In the case of commodities that give rise to frequent transactions in our societies, we have identified four forms of valorization whose relationships can be articulated as a set of transformations, in Claude Lévi-Strauss’s sense of the term. An advantage of this type of model, as Lévi-Strauss showed, is that it can be translated into mathematical language. The four forms of valorization share a way of understanding things that has two principal aspects. The first aspect concerns the way in which an object that gives rise to a transaction can be so described as to highlight those differences which, given a certain price, can give it an advantage over other things that might be liable to substitute for it. Along this axis, one can make a distinction between things that differ a lot and things that differ little. The second aspect concerns estimates of the ways in which this object’s price might evolve over time—that is to say, what one might call its market potential. The opposition between short-term and long-term can be drawn along this axis. Each of these aspects can, in turn, be subdivided according to two distinct modalities. The differences can be valorized by presenting them in the form of a limited number of characteristics, possibly with reference to numerical data, according to a modality resembling codification. In this case, one would speak of an analytical presentation. Or, conversely, differences can be valorized by linking a story to the object at the centre of the transaction.

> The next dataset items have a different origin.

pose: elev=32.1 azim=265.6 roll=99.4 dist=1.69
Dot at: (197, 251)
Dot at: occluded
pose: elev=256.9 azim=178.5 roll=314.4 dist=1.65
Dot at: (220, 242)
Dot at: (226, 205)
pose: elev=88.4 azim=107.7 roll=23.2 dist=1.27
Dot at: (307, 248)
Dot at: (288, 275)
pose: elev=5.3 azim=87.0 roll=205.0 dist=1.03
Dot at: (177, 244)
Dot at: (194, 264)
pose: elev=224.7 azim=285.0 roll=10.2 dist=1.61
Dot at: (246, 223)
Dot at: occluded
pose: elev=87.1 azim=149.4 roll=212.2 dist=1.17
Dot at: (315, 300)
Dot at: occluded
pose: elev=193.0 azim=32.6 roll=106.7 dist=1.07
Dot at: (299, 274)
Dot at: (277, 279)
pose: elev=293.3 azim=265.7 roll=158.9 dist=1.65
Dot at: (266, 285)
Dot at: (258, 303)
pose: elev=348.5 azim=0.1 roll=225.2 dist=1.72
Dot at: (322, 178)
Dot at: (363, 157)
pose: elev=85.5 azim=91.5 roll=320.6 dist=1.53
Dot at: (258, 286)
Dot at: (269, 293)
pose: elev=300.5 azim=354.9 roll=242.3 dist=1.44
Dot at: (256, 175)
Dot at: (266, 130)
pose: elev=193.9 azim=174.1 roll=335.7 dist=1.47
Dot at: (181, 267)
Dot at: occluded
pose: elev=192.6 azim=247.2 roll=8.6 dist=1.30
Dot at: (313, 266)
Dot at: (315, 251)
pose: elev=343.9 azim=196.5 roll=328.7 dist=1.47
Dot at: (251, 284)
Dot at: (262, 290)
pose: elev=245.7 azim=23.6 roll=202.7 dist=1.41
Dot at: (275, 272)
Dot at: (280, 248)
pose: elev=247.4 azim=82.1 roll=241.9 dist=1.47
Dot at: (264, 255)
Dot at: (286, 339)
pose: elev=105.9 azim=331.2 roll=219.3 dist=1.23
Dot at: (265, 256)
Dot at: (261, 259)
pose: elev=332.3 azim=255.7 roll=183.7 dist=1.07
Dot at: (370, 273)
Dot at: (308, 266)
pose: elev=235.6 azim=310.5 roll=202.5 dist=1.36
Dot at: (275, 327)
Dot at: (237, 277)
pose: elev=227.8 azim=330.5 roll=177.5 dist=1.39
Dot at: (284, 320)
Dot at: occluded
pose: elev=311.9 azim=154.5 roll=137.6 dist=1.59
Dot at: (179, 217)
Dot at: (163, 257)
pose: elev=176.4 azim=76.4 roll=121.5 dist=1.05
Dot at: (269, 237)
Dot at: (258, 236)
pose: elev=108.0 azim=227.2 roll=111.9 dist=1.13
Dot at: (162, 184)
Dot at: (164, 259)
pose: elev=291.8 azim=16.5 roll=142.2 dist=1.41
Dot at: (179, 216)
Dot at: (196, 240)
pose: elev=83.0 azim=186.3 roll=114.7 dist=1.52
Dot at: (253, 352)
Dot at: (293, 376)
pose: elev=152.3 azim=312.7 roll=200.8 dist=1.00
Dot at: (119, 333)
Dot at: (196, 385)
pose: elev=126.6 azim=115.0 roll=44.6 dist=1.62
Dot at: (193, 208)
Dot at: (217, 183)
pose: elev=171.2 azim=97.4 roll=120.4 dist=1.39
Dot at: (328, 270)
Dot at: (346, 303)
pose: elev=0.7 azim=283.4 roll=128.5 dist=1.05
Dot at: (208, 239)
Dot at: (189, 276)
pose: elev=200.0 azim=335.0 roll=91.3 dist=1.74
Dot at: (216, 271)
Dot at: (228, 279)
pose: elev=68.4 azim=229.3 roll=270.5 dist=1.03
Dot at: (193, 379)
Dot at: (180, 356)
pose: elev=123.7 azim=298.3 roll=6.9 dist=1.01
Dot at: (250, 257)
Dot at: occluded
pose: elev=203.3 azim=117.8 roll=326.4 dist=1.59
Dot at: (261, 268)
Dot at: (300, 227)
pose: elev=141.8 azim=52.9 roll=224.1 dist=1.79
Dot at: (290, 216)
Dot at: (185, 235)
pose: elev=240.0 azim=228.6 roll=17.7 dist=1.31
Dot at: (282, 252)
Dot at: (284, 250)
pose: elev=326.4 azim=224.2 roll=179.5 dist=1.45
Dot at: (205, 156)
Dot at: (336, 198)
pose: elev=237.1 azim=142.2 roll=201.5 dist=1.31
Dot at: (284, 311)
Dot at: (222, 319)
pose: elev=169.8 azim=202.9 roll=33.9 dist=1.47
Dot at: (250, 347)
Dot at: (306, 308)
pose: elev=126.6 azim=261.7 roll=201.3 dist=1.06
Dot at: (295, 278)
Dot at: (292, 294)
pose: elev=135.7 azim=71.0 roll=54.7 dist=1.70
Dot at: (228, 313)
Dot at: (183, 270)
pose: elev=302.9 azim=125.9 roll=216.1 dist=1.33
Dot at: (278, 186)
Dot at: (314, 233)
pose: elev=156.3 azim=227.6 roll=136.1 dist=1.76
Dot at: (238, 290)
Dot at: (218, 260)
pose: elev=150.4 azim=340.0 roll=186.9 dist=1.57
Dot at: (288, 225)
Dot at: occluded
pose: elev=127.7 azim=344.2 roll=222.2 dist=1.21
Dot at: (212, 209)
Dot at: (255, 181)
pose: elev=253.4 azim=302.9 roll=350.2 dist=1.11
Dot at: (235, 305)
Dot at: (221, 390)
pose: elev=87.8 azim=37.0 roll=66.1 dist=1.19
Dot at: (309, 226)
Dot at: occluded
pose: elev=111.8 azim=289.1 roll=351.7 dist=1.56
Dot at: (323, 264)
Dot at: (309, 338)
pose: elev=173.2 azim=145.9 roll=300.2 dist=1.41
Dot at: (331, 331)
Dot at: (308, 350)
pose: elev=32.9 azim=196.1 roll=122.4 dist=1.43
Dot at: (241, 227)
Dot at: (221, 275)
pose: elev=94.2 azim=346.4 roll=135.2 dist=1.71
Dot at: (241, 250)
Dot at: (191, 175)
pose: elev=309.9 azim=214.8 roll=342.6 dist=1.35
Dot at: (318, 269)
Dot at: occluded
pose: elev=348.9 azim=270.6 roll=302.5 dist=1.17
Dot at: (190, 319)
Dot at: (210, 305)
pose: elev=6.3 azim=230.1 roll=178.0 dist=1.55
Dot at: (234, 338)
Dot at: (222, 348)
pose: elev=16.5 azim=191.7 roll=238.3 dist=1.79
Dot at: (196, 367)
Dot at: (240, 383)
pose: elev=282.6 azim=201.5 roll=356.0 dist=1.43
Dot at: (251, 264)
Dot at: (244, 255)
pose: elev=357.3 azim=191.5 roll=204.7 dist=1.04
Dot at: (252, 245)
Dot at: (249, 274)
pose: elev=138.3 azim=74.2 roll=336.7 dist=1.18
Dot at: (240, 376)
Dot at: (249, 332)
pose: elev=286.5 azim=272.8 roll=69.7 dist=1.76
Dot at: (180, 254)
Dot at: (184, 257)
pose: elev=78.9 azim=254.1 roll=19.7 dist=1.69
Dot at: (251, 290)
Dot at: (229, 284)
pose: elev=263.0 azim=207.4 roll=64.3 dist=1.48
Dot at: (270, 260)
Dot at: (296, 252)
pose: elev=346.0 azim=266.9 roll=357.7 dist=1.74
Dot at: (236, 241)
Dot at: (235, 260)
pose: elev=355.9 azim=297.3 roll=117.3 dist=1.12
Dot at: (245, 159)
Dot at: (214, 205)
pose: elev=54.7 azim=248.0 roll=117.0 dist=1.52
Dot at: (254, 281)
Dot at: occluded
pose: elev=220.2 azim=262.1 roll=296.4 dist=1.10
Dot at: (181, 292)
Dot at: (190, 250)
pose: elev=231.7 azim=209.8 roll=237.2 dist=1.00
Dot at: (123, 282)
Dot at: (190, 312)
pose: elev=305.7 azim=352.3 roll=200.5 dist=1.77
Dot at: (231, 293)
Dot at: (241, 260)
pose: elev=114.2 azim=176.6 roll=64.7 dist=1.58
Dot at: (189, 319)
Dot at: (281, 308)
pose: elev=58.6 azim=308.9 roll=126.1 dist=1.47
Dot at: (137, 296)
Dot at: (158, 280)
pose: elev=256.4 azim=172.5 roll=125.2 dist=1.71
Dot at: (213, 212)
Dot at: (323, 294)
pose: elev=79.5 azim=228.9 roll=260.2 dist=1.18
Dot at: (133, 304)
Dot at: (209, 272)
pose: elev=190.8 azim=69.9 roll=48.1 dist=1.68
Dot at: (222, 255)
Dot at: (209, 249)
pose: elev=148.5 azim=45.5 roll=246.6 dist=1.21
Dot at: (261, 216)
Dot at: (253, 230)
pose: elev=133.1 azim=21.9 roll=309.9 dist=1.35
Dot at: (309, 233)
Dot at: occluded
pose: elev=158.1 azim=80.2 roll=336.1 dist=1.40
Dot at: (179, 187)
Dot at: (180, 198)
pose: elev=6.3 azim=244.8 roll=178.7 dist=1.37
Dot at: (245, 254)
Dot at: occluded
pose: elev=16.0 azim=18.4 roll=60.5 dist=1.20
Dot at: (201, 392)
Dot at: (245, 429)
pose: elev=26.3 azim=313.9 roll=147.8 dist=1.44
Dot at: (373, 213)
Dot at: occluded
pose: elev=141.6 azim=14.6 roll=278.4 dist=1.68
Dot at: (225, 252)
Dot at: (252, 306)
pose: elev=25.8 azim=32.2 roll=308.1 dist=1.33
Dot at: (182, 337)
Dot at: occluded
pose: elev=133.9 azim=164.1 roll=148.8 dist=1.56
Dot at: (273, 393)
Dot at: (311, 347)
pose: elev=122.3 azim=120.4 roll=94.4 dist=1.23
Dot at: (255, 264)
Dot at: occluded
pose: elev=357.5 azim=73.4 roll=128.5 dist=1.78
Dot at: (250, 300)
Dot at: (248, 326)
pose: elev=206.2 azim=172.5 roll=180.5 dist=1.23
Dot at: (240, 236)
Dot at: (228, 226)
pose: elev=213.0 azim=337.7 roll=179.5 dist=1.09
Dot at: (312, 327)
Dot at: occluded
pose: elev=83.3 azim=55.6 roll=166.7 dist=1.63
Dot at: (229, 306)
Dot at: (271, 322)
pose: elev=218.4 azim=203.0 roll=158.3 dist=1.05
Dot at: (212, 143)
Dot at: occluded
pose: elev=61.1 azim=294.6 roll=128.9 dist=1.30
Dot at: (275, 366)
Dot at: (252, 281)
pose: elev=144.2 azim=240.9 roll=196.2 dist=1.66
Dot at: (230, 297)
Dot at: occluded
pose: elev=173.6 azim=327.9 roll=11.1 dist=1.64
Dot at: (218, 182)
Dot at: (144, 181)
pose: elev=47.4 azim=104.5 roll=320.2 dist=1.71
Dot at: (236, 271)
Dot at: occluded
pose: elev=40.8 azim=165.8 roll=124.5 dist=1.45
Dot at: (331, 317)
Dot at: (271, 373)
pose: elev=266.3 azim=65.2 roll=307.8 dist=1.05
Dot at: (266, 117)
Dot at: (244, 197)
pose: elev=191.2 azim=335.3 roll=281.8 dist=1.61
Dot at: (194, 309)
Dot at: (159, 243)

We would then speak of a narrative presentation. If we now consider estimates of the object’s market potential, we see that it, too, can be distributed between two modalities. Such estimates may reckon that the object’s price has a high chance of falling over time, as is the case for most industrially produced objects, whose prices are at their peak when they are new and inevitably drop when they are exchanged on the second-hand market. Or they may, on the contrary, calculate that the sale price of the object has every chance of increasing over time.